The most disturbing policies, however, were reiterated in yesterday's speech when IDS nakedly grasped the mantle of Enoch Powell. Norman Tebbit once said, when introducing IDS, "If you think I'm right wing, wait until you meet this guy." He was vindicated yesterday. "While Tony Blair is travelling the world," IDS snarled to a delighted Tory faithful, "the world is travelling here". In his early years as an MP, IDS asked questions in parliament about repatriating immigrants. Now, his party promises to send asylum-seekers to an island "far, far away" (destination yet to be decided).
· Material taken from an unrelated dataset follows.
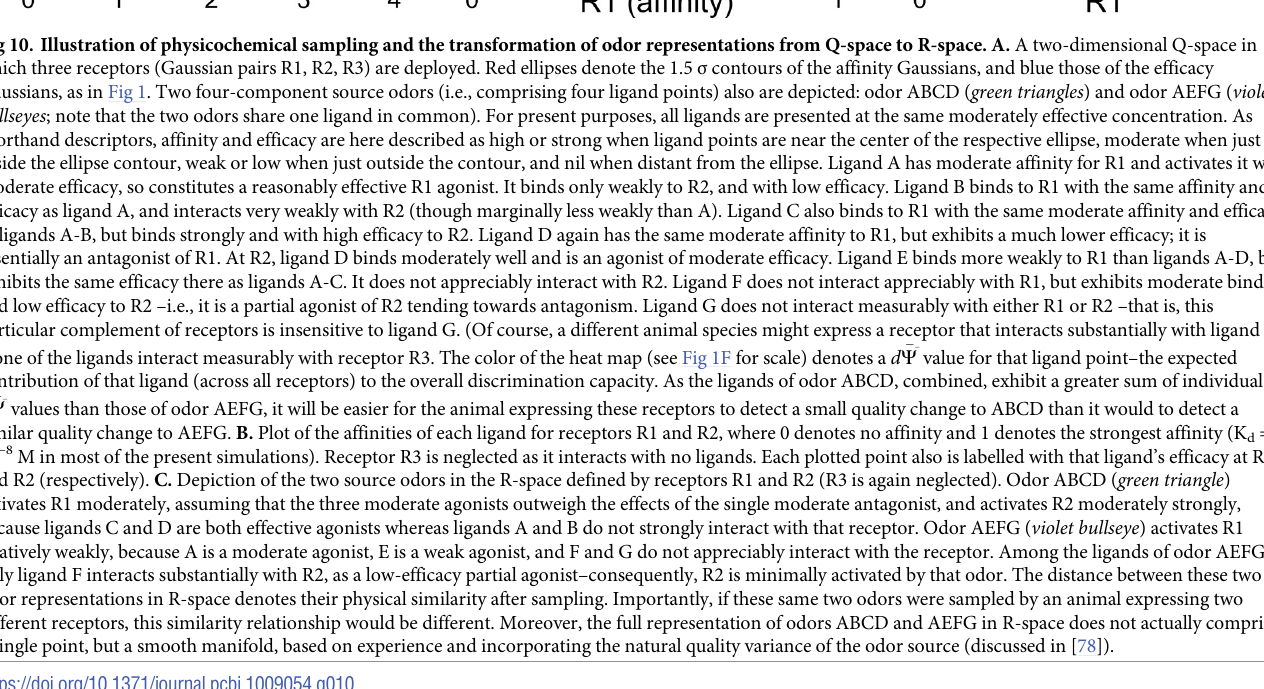
PLOS Computational Biology | https://doi.org/10.1371/journal.pcbi.1009054 June 11,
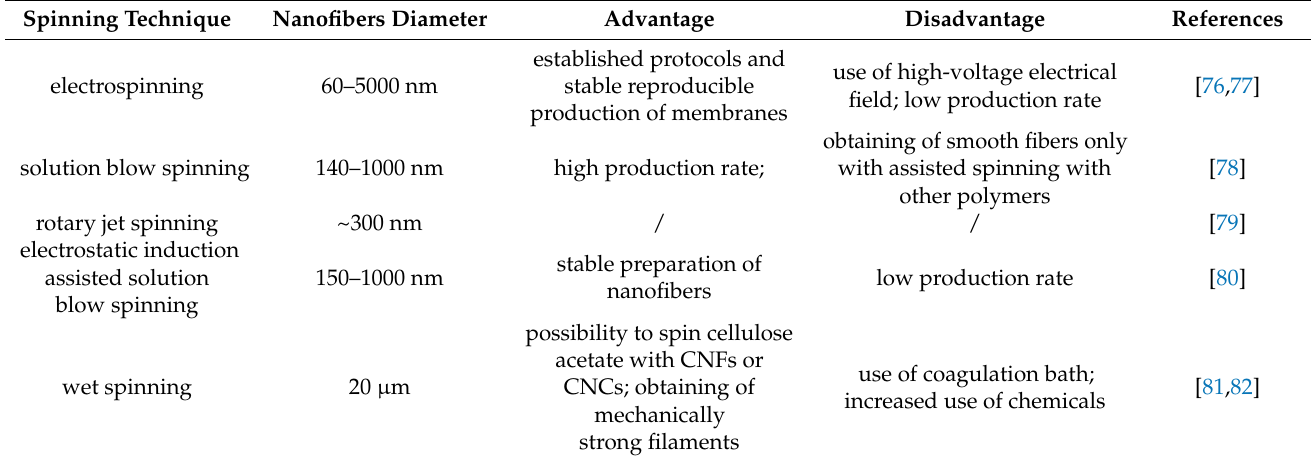
Table 3. Frequently used techniques for cellulose acetate nanofibers preparation, average diameter of nanofibers, and advantages/disadvantages of each technique from the aspect of using them for cellulose acetate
He is speaking, in part, about people who are fleeing torture; but it gets him some good headlines, so what does he care?

The policies on Europe are just as oven-hot. He wants to hold a referendum on the European Constitution and call for a "no" vote. This means that, if he gets his way, we would have to bring the European Union to a halt and - if the other 15 countries did not capitulate - we would have to withdraw altogether. John Major once called the new leader and his anti-European chums "the Broadmoor wing" of the party. It's not hard to see why.

IDS has an eccentric habit of predicting the end of "a thousand years of British history" every few years - Maastricht, devolution, and now the Satanic European Constitution - like a member of a Doomsday cult that decides every New Year's Eve that the Apocalypse will surely happen next year.

This silly rhetoric reveals, however, a more frightening truth. In a European context, these comments place IDS closer to the likes of Jean-Marie Le Pen and Alessandra Mussolini than to centre-right Europeans like Jacques Chirac.

The real issue today is not whether IDS has a croaky voice or a charisma chasm. It is that one of our main political parties has adopted a load of poor-bashing, asylum-hating doggerel, and the reaction of many people is to brand these as "good new policies".